:: GIVEN EXERCISE A ::
Rewrite the paragraph of the excerpt on Selden and Jewish law that begins "Jason Rosenblatt, in his recent monograph" in a shorter form, keeping its main facts.
:: GIVEN EXERCISE B ::
Render this sentence from the excerpt on Selden and Jewish law in French: "His passion for Hebraic texts was deep and admiring, and his scholarly engagement with them was careful and in large measure open-minded."
:: GIVEN EXERCISE C ::
Extend the excerpt on Selden and Jewish law, picking up after its final sentence.

------ TEXT TO READ

Selden did not directly idealize the agrarianism of the ancient Hebrew polity. However, his earliest and most controversial use of ancient Jewish sources to advance a contemporary political argument was on a fundamental agrarian theme. Selden presented his History of Tithes (1618) as a straightforward, objective account of the history of tithing practices. However, the polemical thrust of his scholarship was unmistakable: Selden sought to challenge claims that tithing was guaranteed by divine right, by showing their basis in law, and the historical variation in their practice. His starting point, in pursuing this argument, was the tithe payments of the ancient Jews, which, he showed, altered over time, reflecting changing conditions and according to the consensus of reasoned legal opinion.55 Selden’s deployment of Jewish law ranged over many topics: his extensive and admiring study of Jewish marriage law implicitly contrasted the legal sophistication and purity of this tradition with the more arbitrary accretions of canon law on marriage and divorce, while his final work portrayed ancient Jewish government as a positive model of the Erastian subsuming of religious governance into the broader affairs of state.56 It is noteworthy, however, that his first engagement addressed the economic and political importance of land tenure.
Jason Rosenblatt, in his recent monograph on Selden, has emphasized the generosity of this highly erudite scholar’s approach to Judaism, describing his De jure as “surely one of the most genuinely philosemitic works produced by a Christian Hebraist in early modern Europe.”57 Rosenblatt’s important study enters deeply into the scholarly texture of Selden’s engagement with Jewish sources, stressing his “love of halacha” and taking seriously the appropriateness of his status, as described in quasi-jest by a fellow Hebraist in correspondence, as England’s “chief rabbi.”58 It is certainly reasonable to describe Selden as a philosemite: not only was his approach to Jewish law unfailingly respectful, but it signified for him a blueprint for all legal thinking and governance.
However, it is somewhat misleading to read Selden, as Rosenblatt does, as an apostle for religious toleration who sought to combat prejudice by emphasizing “the humaneness of rabbinical exegesis.”59 Selden’s reading of rabbinic literature was certainly animated by a broader political purpose, but this had very little to do with relations between Christians and Jews in his own era. His passion for Hebraic texts was deep and admiring, and his scholarly engagement with them was careful and in large measure open-minded. However, his interest in Hebraica was not purely one of reverential erudition. Selden’s scholarship was also shaped by his juridicopolitical commitment to using the resources of the past to advance, in the present, the sophistication and supremacy of the law as a check to the authority of over-mighty monarchs. The foundational status of Jewish law, and the richness of rabbinic interpretations of this legal tradition, made Jewish sources immensely valuable for Selden in advancing these arguments. There was no necessary connection, though – and also very little actual connection in Selden’s mind – between this formal use of Hebraic legal exegesis and any particular interest in or concern with attitudes toward the Jews of his own day.

------------
------ INFORMATION GIVEN

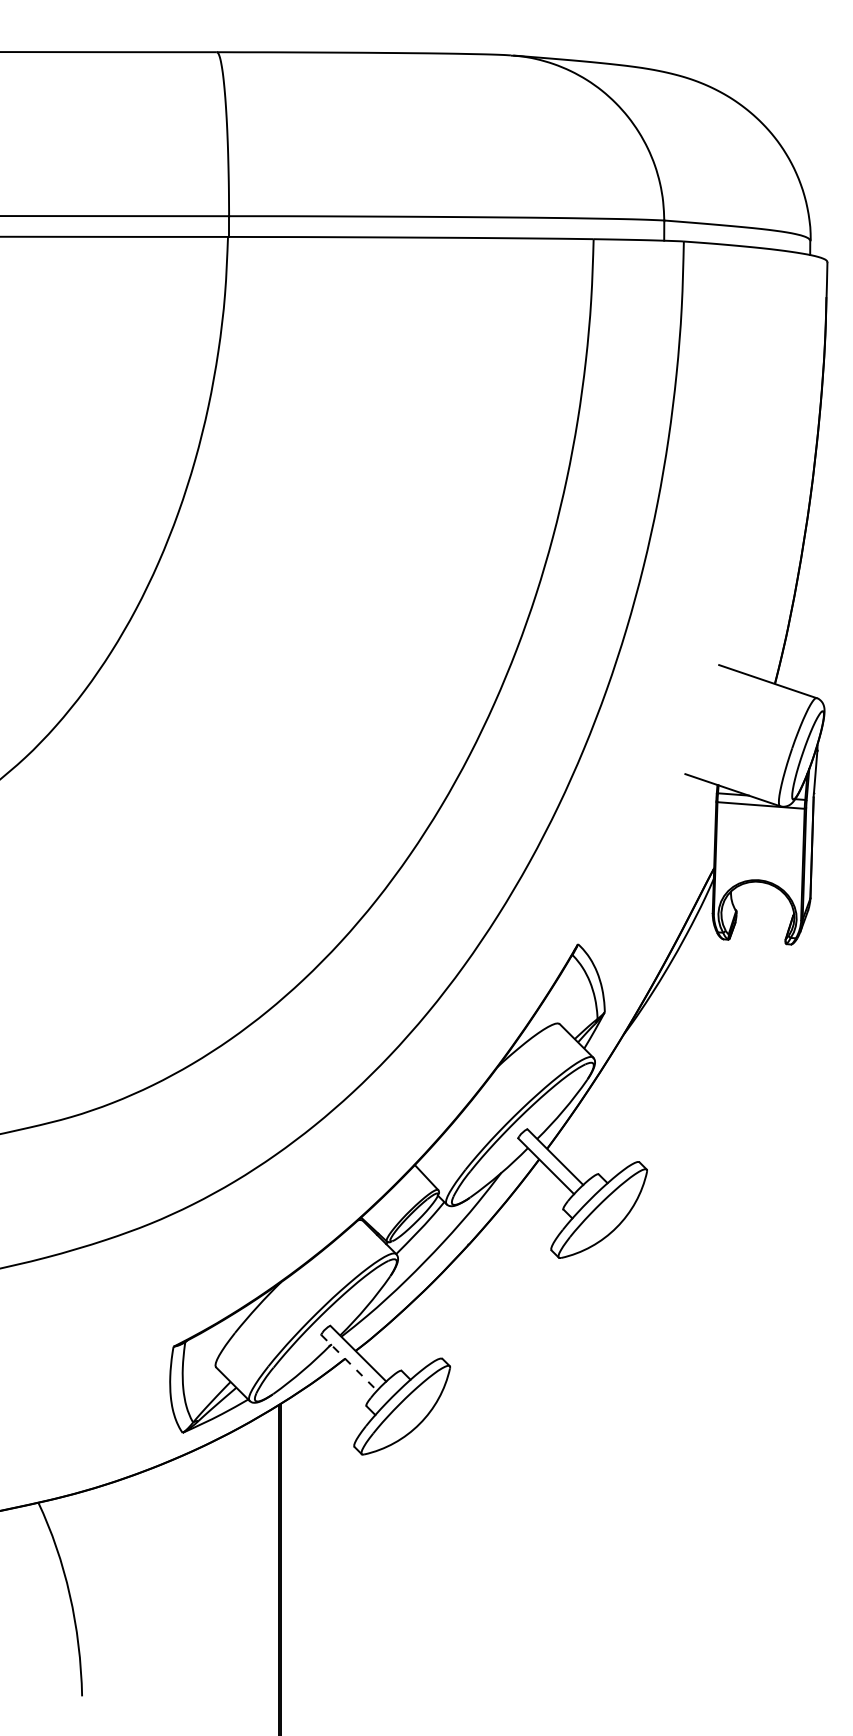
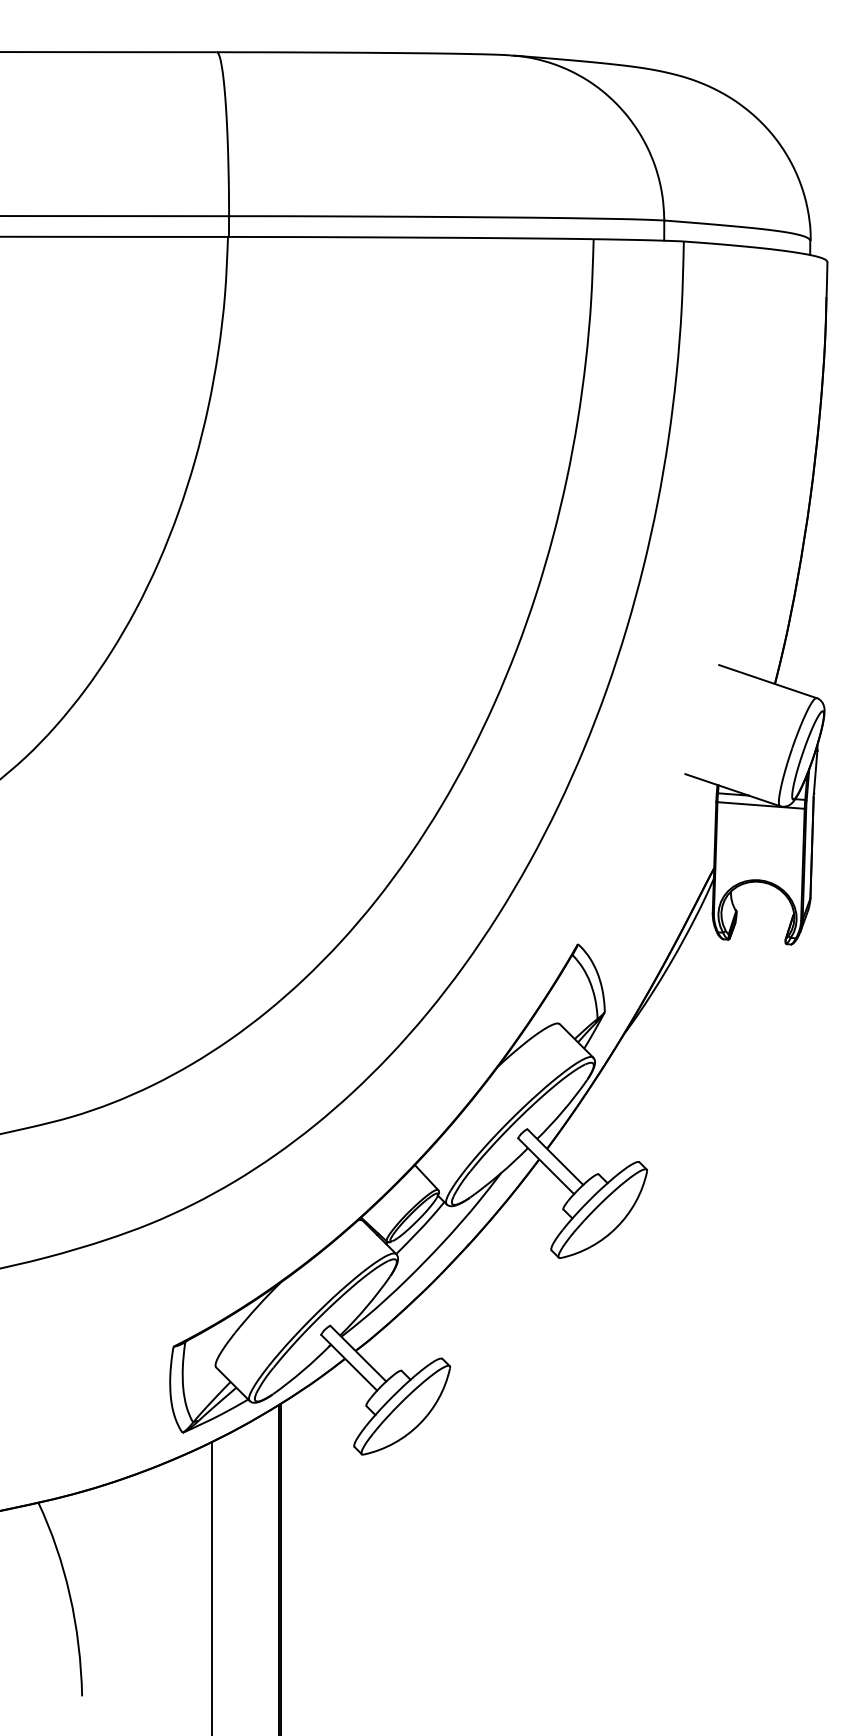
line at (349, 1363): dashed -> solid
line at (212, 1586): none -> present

------------
------ INFORMATION GIVEN

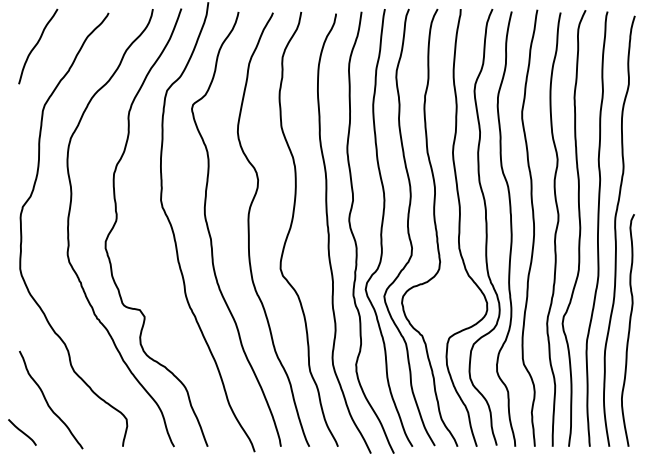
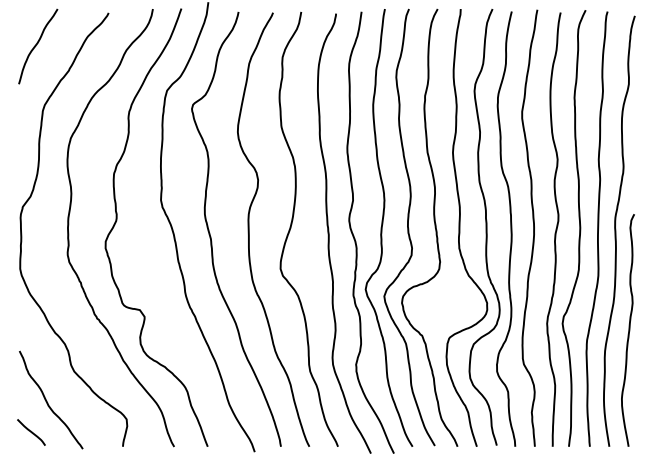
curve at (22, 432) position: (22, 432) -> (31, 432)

------------

:: TASK OUTPUT A ::
Jason Rosenblatt's recent monograph on Selden stresses the generosity of Selden's approach to Judaism and calls his De jure "surely one of the most genuinely philosemitic works produced by a Christian Hebraist in early modern Europe." The study explores Selden's scholarly engagement with Jewish sources, highlighting his "love of halacha." It also takes seriously a fellow Hebraist's half-joking description of him as England's "chief rabbi." Calling Selden a philosemite is reasonable: he consistently respected Jewish law and regarded it as a blueprint for all legal thinking and governance.

:: TASK OUTPUT B ::
Sa passion pour les textes hébraïques était profonde et admirative, et son engagement savant à leur égard était rigoureux et, dans une large mesure, ouvert d'esprit.

:: TASK OUTPUT C ::
Unlike the leading continental Hebraists, such as the Buxtorfs of Basel, Selden worked without contact with living Jews, toward whom his attitudes were certainly not unambiguously positive. In a brief note on the medieval history of Anglo-Jewry he endorsed the blood libel, stating that it was “usual amongst them, every year towards Easter” to steal, circumcise, and crucify a young Christian boy, “out of their own devilish malice to Christ and Christians.”60 His brief comment under the heading “Jews” in his Table-Talk is not hostile, but not particularly warm either, emphasizing not their religion but their commercial acumen and collective cohesion:
Talk what you will of the Jews, … they thrive where e’er they come, they are able to oblige the Prince of their country, by lending him Money; none of them beg, they keep together, and for their being hated, my life for yours, Christians hate each other as much.61
Selden’s philosemitism certainly did not entail that he held Jews or Judaism in global positive regard. His Hebraist interests were focused in the disembodied realm of Jewish law and legal exegesis. However, although his systematic interest in Jewish law was classically antiquarian, he only partially conformed to Arnaldo Momigliano’s pithy definition of this type of scholar as someone “interested in historical facts without being interested in history.”62 The historicity of law, and its mutability within history, was fundamental to Selden’s understanding of what Pocock has described as the English “common law mind.”63 His scholarship was also, notwithstanding his occasional strategic protestations to the contrary, unabashedly political, pursued in support of a particular vision of quasi-republican jurisprudential government. Selden’s engagement with Jewish law was, thus, not purely systematic, but also historical. However, there were limits to this historical interest, and the Jews of his modern era fell outside them. He evinced little interest in considering contemporary Jews alongside those of the era of his scholarship. The modern theological and commercial realities of Jewish-Christian relations found no resonance in his intellectual world, but generated only an untidy and awkward dissonance.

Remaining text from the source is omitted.